▸ **Source document**
※ ※ ※
UNC Community is Invited to First Amendment Day 2022!

First Amendment Day is back on campus September 21st! After two years of hosting the event in virtual format, the Center for Media Law and Policy is excited to invite the Carolina community to engage in person with renowned scholars, journalists, and litigators.

 

 

The faculty co-chairs of the UNC Center for Media Law and Policy—David Ardia, Reef C. Ivey II Excellence Fund Term Professor of Law at UNC School of Law, and Amanda Reid, Associate Professor at UNC Hussman School of Journalism and Media—have assembled a diverse group of speakers to discuss contemporary First Amendment issues like social media regulation, weaponization of First Amendment rhetoric, and speech in public schools (from cheerleaders to football coaches!). Other special events will include a banned book reading and a virtual First Amendment trivia contest with fun prizes and the return of the fan-favorite trivia category: First Amendment haikus.
※ ※ ※
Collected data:

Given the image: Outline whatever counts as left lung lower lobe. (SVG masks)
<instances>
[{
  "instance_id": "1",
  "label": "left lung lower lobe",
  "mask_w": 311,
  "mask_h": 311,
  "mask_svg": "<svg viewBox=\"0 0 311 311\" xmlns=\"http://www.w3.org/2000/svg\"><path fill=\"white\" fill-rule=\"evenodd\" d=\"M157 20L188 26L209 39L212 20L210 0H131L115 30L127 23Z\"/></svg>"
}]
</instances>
※ ※ ※
▸ **Parts of the exercise**
1. List the contemporary First Amendment issues that the First Amendment Day announcement says the speakers will discuss.
2. From the First Amendment Day announcement, reproduce the stretch from "The faculty co-chairs" through "First Amendment haikus." word for word.

▸ **Answers per task**
1.
- Social media regulation
- Weaponization of First Amendment rhetoric
- Speech in public schools

2.
The faculty co-chairs of the UNC Center for Media Law and Policy—David Ardia, Reef C. Ivey II Excellence Fund Term Professor of Law at UNC School of Law, and Amanda Reid, Associate Professor at UNC Hussman School of Journalism and Media—have assembled a diverse group of speakers to discuss contemporary First Amendment issues like social media regulation, weaponization of First Amendment rhetoric, and speech in public schools (from cheerleaders to football coaches!). Other special events will include a banned book reading and a virtual First Amendment trivia contest with fun prizes and the return of the fan-favorite trivia category: First Amendment haikus.